The verification of the contents of the flat took place on January 7th, 1795. Notwithstanding the laconicism of the inventories, they give us some idea of what the young girl's feelings must have been on entering that apartment, full of relics of her parents. Her mother's summer dresses were still hanging in the wardrobes: two dresses en chemise, one in linon and the other in coarse muslin ; a cap in linon trimmed with lace; a dress en chemise in striped taffetas and a deshabille in pique, both of them old; two trimmed muslin dressing-gowns; two pairs of corsets, one in muslin, the other in linon, and both the worse for wear; a pierrot in flesh- coloured taffetas, etc."" x Passing to the wardrobe in which the austere Roland kept his clothes, there were found " two old round hats, two old pairs of shoes, and a pair of worn black breeches . . ." Bosc obtained for the child the right of keeping out of the sale any objects she required for her personal use, so Eudora chose "two little medallions with engraved heads ; a pencil portrait under glass in a gilt frame"; some furniture, linen, and the Erard piano, which had been given to her, it appeared, on January 1st, 1793, as a New Year's gift. [Archives de la Seine]
This heritage
came in the nick of time. Guardian and ward were almost without a bite to eat
an inconvenience which Bosc hardly felt at all, being passionately in love. He had
loved the mother so deeply that he quite naturally came to have an affection
for Eudora. She was barely fourteen years of age, whereas he was on the verge
of forty. Someone, doubtless, made him see that he really ought to wait until the
child was of an age to reason before declaring himself, for he immediately
asked Mlle. Malortie, who had been out of prison since the 9th of Thermidor, to
come to Paris, and on her doing so placed the girl under her charge.
This was at the end of November 1795. In order to reach Rouen, Eudora had to pass along the Bourg-Baudouin road, within thirty yards of the ditch into which Roland's body had been thrown. She lived in the flat in the Rue aux Ours which her father had left to commit suicide. Everybody, in those days, lived in the midst of tragic recollections; and people had become so accustomed to them that they were no longer disturbed by phantasms.
As to the ever amorous Bosc, he decided to leave the country, and as he was without resources he set out on foot for Bordeaux, where he embarked on a sailing vessel for America.

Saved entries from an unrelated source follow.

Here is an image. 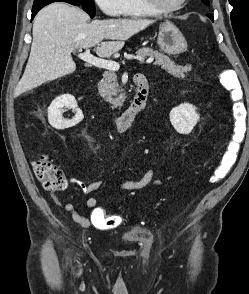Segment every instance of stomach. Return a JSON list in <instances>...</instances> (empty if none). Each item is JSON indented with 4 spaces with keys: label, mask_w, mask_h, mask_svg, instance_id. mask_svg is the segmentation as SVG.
Returning <instances> with one entry per match:
<instances>
[{
    "label": "stomach",
    "mask_w": 249,
    "mask_h": 294,
    "mask_svg": "<svg viewBox=\"0 0 249 294\" xmlns=\"http://www.w3.org/2000/svg\"><path fill=\"white\" fill-rule=\"evenodd\" d=\"M157 43L167 54L176 55L187 50V41L181 31L170 21L160 24Z\"/></svg>",
    "instance_id": "0dacf381"
}]
</instances>
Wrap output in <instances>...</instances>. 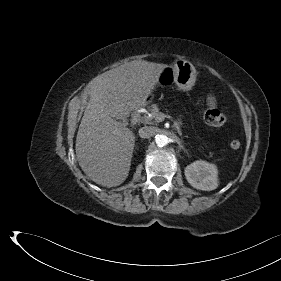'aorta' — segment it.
<instances>
[{
    "label": "aorta",
    "mask_w": 281,
    "mask_h": 281,
    "mask_svg": "<svg viewBox=\"0 0 281 281\" xmlns=\"http://www.w3.org/2000/svg\"><path fill=\"white\" fill-rule=\"evenodd\" d=\"M155 142L158 147H163L169 143V138L164 134H158L155 137Z\"/></svg>",
    "instance_id": "762f6f07"
}]
</instances>
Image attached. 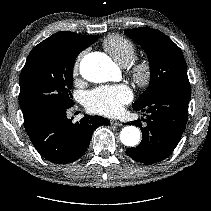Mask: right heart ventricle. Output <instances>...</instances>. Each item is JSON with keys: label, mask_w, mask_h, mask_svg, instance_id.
Here are the masks:
<instances>
[{"label": "right heart ventricle", "mask_w": 211, "mask_h": 211, "mask_svg": "<svg viewBox=\"0 0 211 211\" xmlns=\"http://www.w3.org/2000/svg\"><path fill=\"white\" fill-rule=\"evenodd\" d=\"M104 49L121 66L129 65L136 57V46L128 38L121 35H110L103 41Z\"/></svg>", "instance_id": "1"}]
</instances>
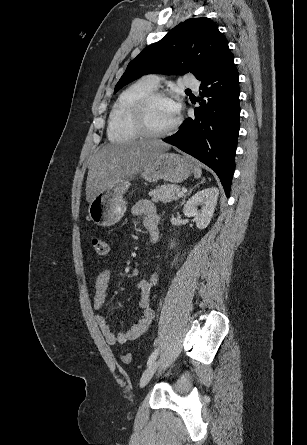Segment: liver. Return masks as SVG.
I'll list each match as a JSON object with an SVG mask.
<instances>
[{"mask_svg": "<svg viewBox=\"0 0 307 445\" xmlns=\"http://www.w3.org/2000/svg\"><path fill=\"white\" fill-rule=\"evenodd\" d=\"M162 140H131L124 144H105L95 154L86 180V200L91 202L101 190H105L120 178H133L140 170L153 164L156 156L170 148Z\"/></svg>", "mask_w": 307, "mask_h": 445, "instance_id": "obj_1", "label": "liver"}]
</instances>
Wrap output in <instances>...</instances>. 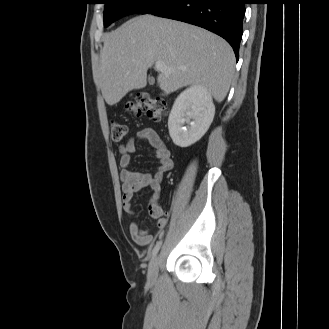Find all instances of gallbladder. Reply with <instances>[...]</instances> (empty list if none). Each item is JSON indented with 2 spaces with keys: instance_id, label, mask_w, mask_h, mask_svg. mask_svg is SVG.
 Listing matches in <instances>:
<instances>
[{
  "instance_id": "bac80fb5",
  "label": "gallbladder",
  "mask_w": 329,
  "mask_h": 329,
  "mask_svg": "<svg viewBox=\"0 0 329 329\" xmlns=\"http://www.w3.org/2000/svg\"><path fill=\"white\" fill-rule=\"evenodd\" d=\"M148 81H149V84H153L154 83V78L153 77H149Z\"/></svg>"
}]
</instances>
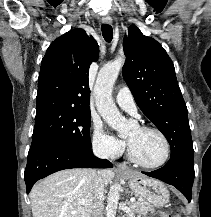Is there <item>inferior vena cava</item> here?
Masks as SVG:
<instances>
[{
    "label": "inferior vena cava",
    "mask_w": 211,
    "mask_h": 217,
    "mask_svg": "<svg viewBox=\"0 0 211 217\" xmlns=\"http://www.w3.org/2000/svg\"><path fill=\"white\" fill-rule=\"evenodd\" d=\"M93 152L97 157L107 158L108 150L105 145H99L93 148ZM104 181L102 178V172L98 171L94 179L93 185V207L91 217H103V196H104Z\"/></svg>",
    "instance_id": "obj_1"
}]
</instances>
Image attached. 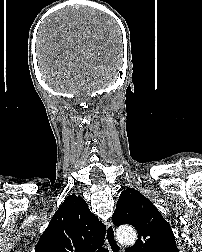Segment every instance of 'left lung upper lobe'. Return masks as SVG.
Here are the masks:
<instances>
[{
	"instance_id": "left-lung-upper-lobe-1",
	"label": "left lung upper lobe",
	"mask_w": 202,
	"mask_h": 252,
	"mask_svg": "<svg viewBox=\"0 0 202 252\" xmlns=\"http://www.w3.org/2000/svg\"><path fill=\"white\" fill-rule=\"evenodd\" d=\"M112 220L115 226H134L139 238L126 252H178L170 225L152 202L139 191H122Z\"/></svg>"
}]
</instances>
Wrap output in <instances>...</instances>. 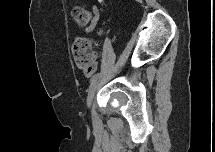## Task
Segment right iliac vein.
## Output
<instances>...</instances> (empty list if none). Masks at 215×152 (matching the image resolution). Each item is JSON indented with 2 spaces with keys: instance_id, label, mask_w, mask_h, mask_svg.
<instances>
[{
  "instance_id": "1",
  "label": "right iliac vein",
  "mask_w": 215,
  "mask_h": 152,
  "mask_svg": "<svg viewBox=\"0 0 215 152\" xmlns=\"http://www.w3.org/2000/svg\"><path fill=\"white\" fill-rule=\"evenodd\" d=\"M96 88H97V82H94L88 92V95H87V106L90 107L91 105V102L93 100V97H94V94H95V91H96Z\"/></svg>"
}]
</instances>
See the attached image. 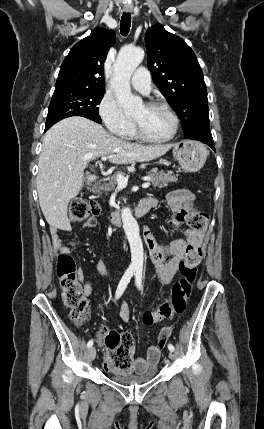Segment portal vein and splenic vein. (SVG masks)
Here are the masks:
<instances>
[{
	"label": "portal vein and splenic vein",
	"mask_w": 264,
	"mask_h": 429,
	"mask_svg": "<svg viewBox=\"0 0 264 429\" xmlns=\"http://www.w3.org/2000/svg\"><path fill=\"white\" fill-rule=\"evenodd\" d=\"M108 158L109 157H107V156H103L101 159L105 161ZM116 180H117V183H118L119 187L124 188V187L127 186V183H128V178L127 177H125L123 175H117ZM149 186H150V182H145V183L142 184L143 188H148Z\"/></svg>",
	"instance_id": "obj_1"
}]
</instances>
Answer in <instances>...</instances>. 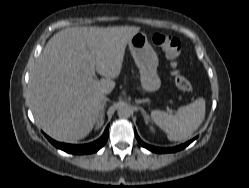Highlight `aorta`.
Returning <instances> with one entry per match:
<instances>
[{"instance_id":"762f6f07","label":"aorta","mask_w":249,"mask_h":188,"mask_svg":"<svg viewBox=\"0 0 249 188\" xmlns=\"http://www.w3.org/2000/svg\"><path fill=\"white\" fill-rule=\"evenodd\" d=\"M131 109L127 105H122L118 108L117 114L120 118L127 119L131 116Z\"/></svg>"}]
</instances>
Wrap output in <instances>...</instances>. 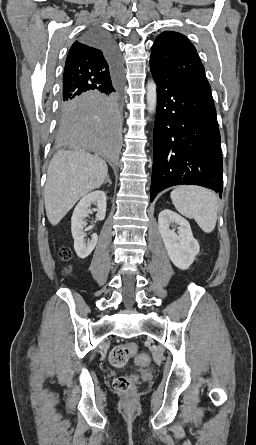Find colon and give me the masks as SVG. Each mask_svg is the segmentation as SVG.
Listing matches in <instances>:
<instances>
[{
    "instance_id": "obj_1",
    "label": "colon",
    "mask_w": 256,
    "mask_h": 445,
    "mask_svg": "<svg viewBox=\"0 0 256 445\" xmlns=\"http://www.w3.org/2000/svg\"><path fill=\"white\" fill-rule=\"evenodd\" d=\"M60 254L62 258H69L70 251L68 248H61ZM137 352V346L133 343L119 344L115 346L109 354V362L115 367H123L128 360ZM142 359L139 358V362ZM138 386V378L135 375H123L114 380V388L125 394H132Z\"/></svg>"
}]
</instances>
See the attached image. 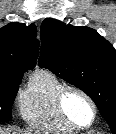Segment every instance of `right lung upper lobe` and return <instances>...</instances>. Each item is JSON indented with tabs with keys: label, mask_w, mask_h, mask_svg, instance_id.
<instances>
[{
	"label": "right lung upper lobe",
	"mask_w": 116,
	"mask_h": 134,
	"mask_svg": "<svg viewBox=\"0 0 116 134\" xmlns=\"http://www.w3.org/2000/svg\"><path fill=\"white\" fill-rule=\"evenodd\" d=\"M34 24L9 23L0 28V84L21 82L23 73L35 66L39 50Z\"/></svg>",
	"instance_id": "right-lung-upper-lobe-1"
}]
</instances>
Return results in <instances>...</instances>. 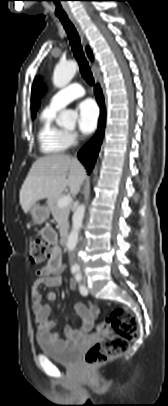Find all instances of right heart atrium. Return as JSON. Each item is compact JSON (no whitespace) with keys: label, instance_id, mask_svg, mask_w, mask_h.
Masks as SVG:
<instances>
[{"label":"right heart atrium","instance_id":"right-heart-atrium-1","mask_svg":"<svg viewBox=\"0 0 168 406\" xmlns=\"http://www.w3.org/2000/svg\"><path fill=\"white\" fill-rule=\"evenodd\" d=\"M69 139L71 141V144L74 143L77 140V134L73 131L68 133Z\"/></svg>","mask_w":168,"mask_h":406}]
</instances>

When he returned to France two years later he was still suffering from his chronic complaint; but during his absence friends had hurriedly married Eudora, who had become Mlle. Champagneux.
Bosc died in 1823. His wish was to be buried at his beloved Hermitage of Sainte-Radegonde, in the Forest of Montmorency. Eudora Roland survived him thirty years: she died in Paris, in the Rue de Fleurus, on July 19th, 1858.